Por que a paçoca piauiense combina com agosto
Agosto é o mês em que a carne de sol ainda está firme, com boa cura, e o calor do sertão começa a pedir pratos de panela com leite e farinha. A paçoca de carne seca resolve as duas vontades: é comida de forno ou panelão, rende bem para a família toda, e o pirão de leite dá a cremosidade que substitui o arroz quando a fome aperta. Em Teresina, Floriano, Picos e Campo Maior, é presença garantida nas mesas de domingo, sempre acompanhada de arroz branco, pirão de leite e, quando há fartura, de uma panelada de inhame ou de uma couve refogada.

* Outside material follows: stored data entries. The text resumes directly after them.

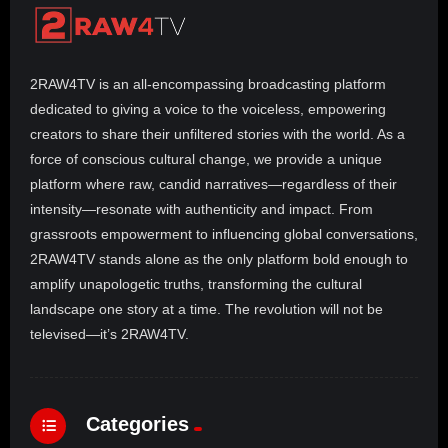
2RAW4TV is an all-encompassing broadcasting platform
dedicated to giving a voice to the voiceless, empowering
creators to share their unfiltered stories with the world. As a
force of conscious cultural change, we provide a unique
platform where raw, candid narratives—regardless of their
intensity—resonate with authenticity and impact. From
grassroots empowerment to influencing global conversations,
2RAW4TV stands alone as the only platform bold enough to
amplify unapologetic truths, transforming the cultural
landscape one story at a time. The revolution will not be
televised—it’s 2RAW4TV.
Categories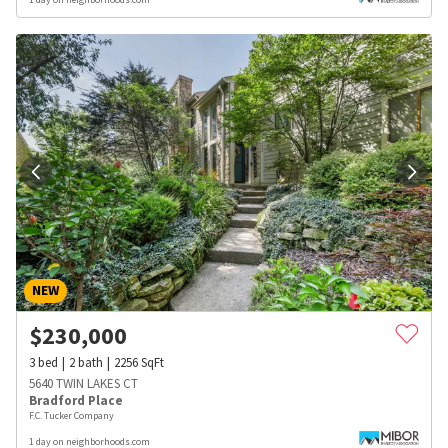
NEW
$
230,000
3
bed
2
bath
2256
SqFt
5640 TWIN LAKES CT
Bradford Place
F.C. Tucker Company
1 day on neighborhoods.com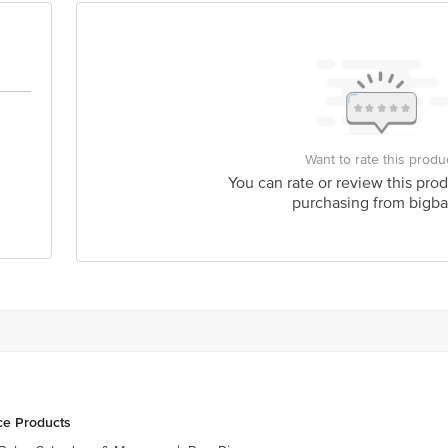
act our Customer Care Executive at: Phone: 1860 123 1000 | Address: Innovati
y bus stop. KR Puram, Bangalore - 560016 Email:customerservice@bigbasket.c
Want to rate this produ
You can rate or review this prod
purchasing from bigba
ce Products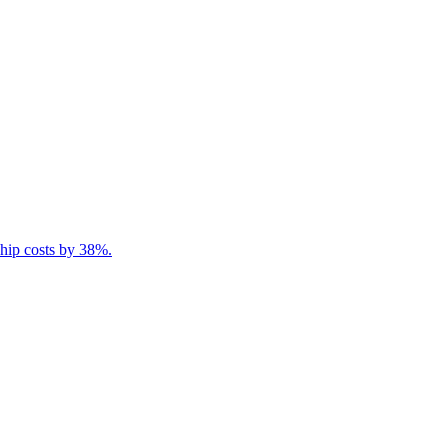
ship costs by 38%.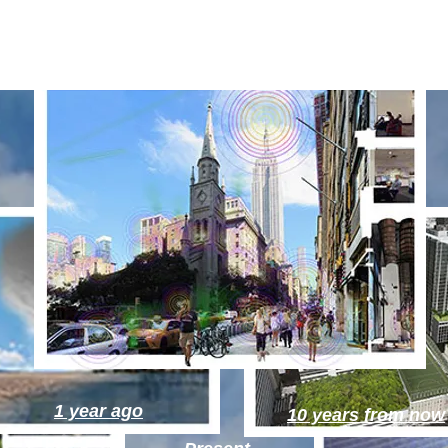
1 year ago
10 years from now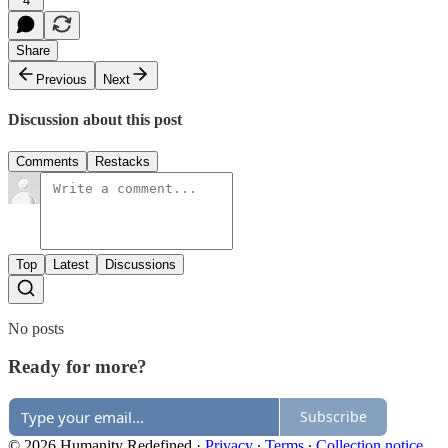
4
Share
Previous
Next
Discussion about this post
Comments
Restacks
Top
Latest
Discussions
No posts
Ready for more?
Subscribe
© 2026 Humanity Redefined
·
Privacy
∙
Terms
∙
Collection notice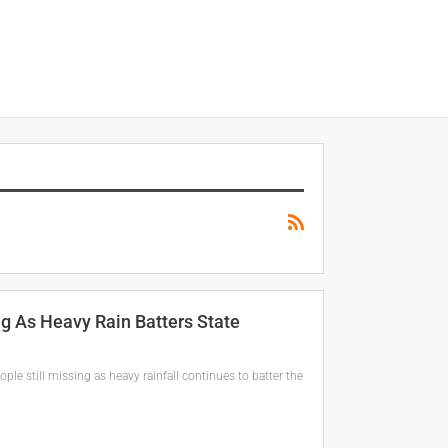
ng As Heavy Rain Batters State
ople still missing as heavy rainfall continues to batter the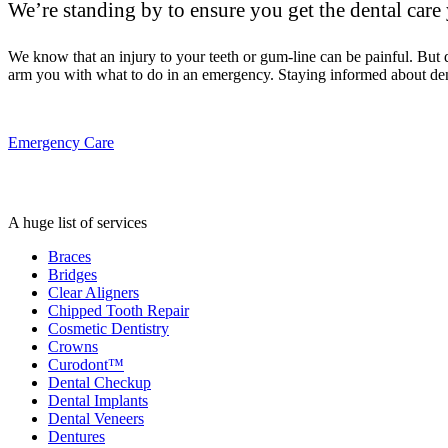
We’re standing by to ensure you get the dental care
We know that an injury to your teeth or gum-line can be painful. But
arm you with what to do in an emergency. Staying informed about den
Emergency Care
A huge list of services
Braces
Bridges
Clear Aligners
Chipped Tooth Repair
Cosmetic Dentistry
Crowns
Curodont™
Dental Checkup
Dental Implants
Dental Veneers
Dentures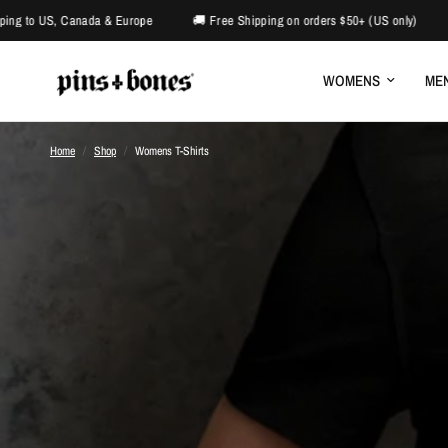
ada & Europe
🚚 Free Shipping on orders $50+ (US only)
⛧Alternative 
WOMENS
ME
Home
/
Shop
/
Womens T-Shirts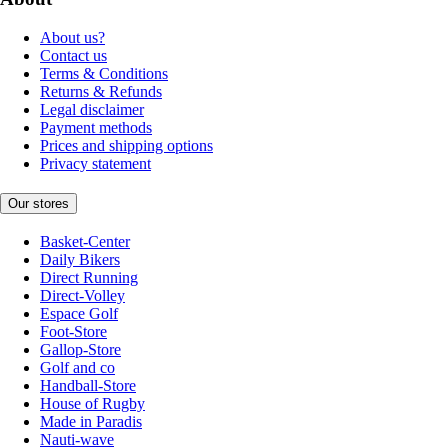
About us?
Contact us
Terms & Conditions
Returns & Refunds
Legal disclaimer
Payment methods
Prices and shipping options
Privacy statement
Our stores
Basket-Center
Daily Bikers
Direct Running
Direct-Volley
Espace Golf
Foot-Store
Gallop-Store
Golf and co
Handball-Store
House of Rugby
Made in Paradis
Nauti-wave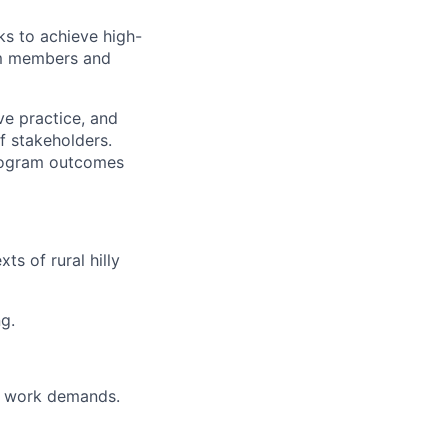
sks to achieve high-
am members and
ve practice, and
f stakeholders.
program outcomes
ts of rural hilly
g.
g work demands.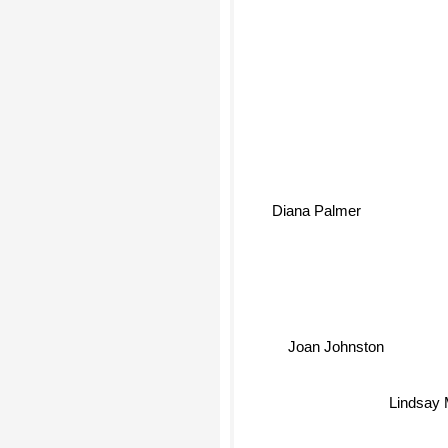
Diana Palmer
Joan Johnston
Lindsay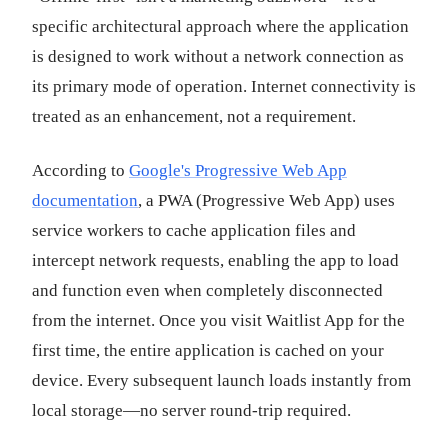
specific architectural approach where the application
is designed to work without a network connection as
its primary mode of operation. Internet connectivity is
treated as an enhancement, not a requirement.
According to
Google's Progressive Web App
documentation
, a PWA (Progressive Web App) uses
service workers to cache application files and
intercept network requests, enabling the app to load
and function even when completely disconnected
from the internet. Once you visit Waitlist App for the
first time, the entire application is cached on your
device. Every subsequent launch loads instantly from
local storage—no server round-trip required.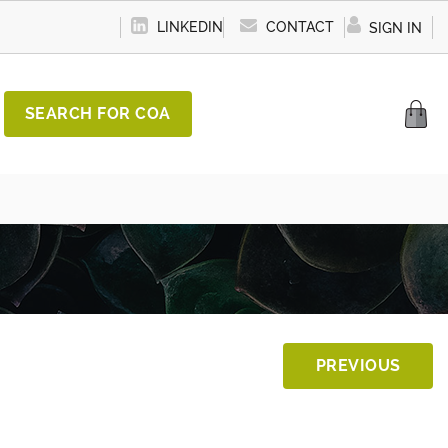
LINKEDIN
CONTACT
SIGN IN
SEARCH FOR COA
PREVIOUS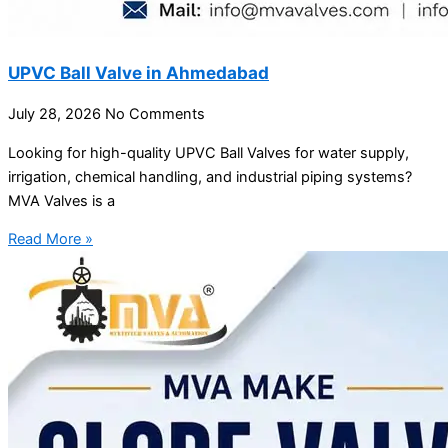
UPVC Ball Valve in Ahmedabad
July 28, 2026
No Comments
Looking for high-quality UPVC Ball Valves for water supply,
irrigation, chemical handling, and industrial piping systems?
MVA Valves is a
Read More »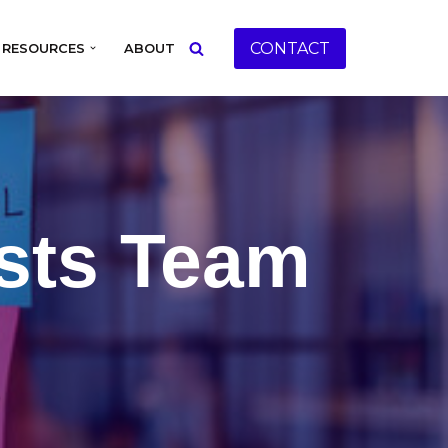
CONTACT
RESOURCES
ABOUT
sts Team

O prato tem três frentes de preparo que precisam conversar: a dessalga da carne de sol (que pede água gelada e trocas a cada hora), o pilado no pilão de madeira (que não pode virar liquidificador se você quiser a textura certa), e o pirão de leite (que engrossa no próprio caldo da carne). Pular qualquer uma dessas três etapas muda o resultado final, e é por isso que tanta gente que tenta fazer em São Paulo ou no Rio acaba frustrada.
Ingredientes da paçoca e do pirão de leite

| Ingrediente | Quantidade | Observação |
|---|---|---|
| Carne de sol (carne seca) em peça | 800 g | Equivalente a uma peça inteira, com pouca gordura; peça magra rende mais paçoca |
| Farinha de mandioca fina torrada | 300 g | Da marca regional piauiense se possível; a torrada escura dá cor e sabor mais intensos |
| Cebola média | 180 g | Equivalente a duas cebolas médias, cortadas em rodelas finas para o pilado |
| Dente de alho | 20 g | Equivalente a quatro dentes médios, amassados com casca para o refogado inicial |
| Pimenta-de-cheiro fresca | 10 g | Equivalente a duas unidades pequenas, sem sementes, em rodelas finas |
| Tomate maduro | 150 g | Equivalente a um tomate médio, cortado em cubos pequenos, sem sementes |
| Cheiro-verde (cebolinha + salsinha) | 20 g | Equivalente a um maço pequeno, picado fino, só as folhas e talos finos |
| Óleo de milho ou azeite de dendê | 40 ml | Apenas para o refogado inicial; o dendê dá cor e sabor mais piauiense |
| Sal grosso | 5 g | Para ajustar a dessalga no final, já que a carne dessalgada perde um pouco da salga natural |
| Leite integral fresco | 500 ml | Para o pirão de leite; use integral, desnatado não engrossa da mesma forma |
| Caldo do cozimento da carne | 300 ml | Reservado depois da dessalga e cozimento; é a base do pirão de leite |
| Arroz branco agulhinha | 400 g | Equivalente a duas xícaras de arroz, para o acompanhamento clássico |
Modo de preparo da paçoca e do pirão de leite
A receita tem três tempos: dessalga e cozimento da carne (que pode ser feito de véspera), pilado no pilão (etapa mais importante e insubstituível), e finalização no panelão com o pirão de leite à parte. Reserve ao menos duas horas para o processo completo, fora o tempo da dessalga.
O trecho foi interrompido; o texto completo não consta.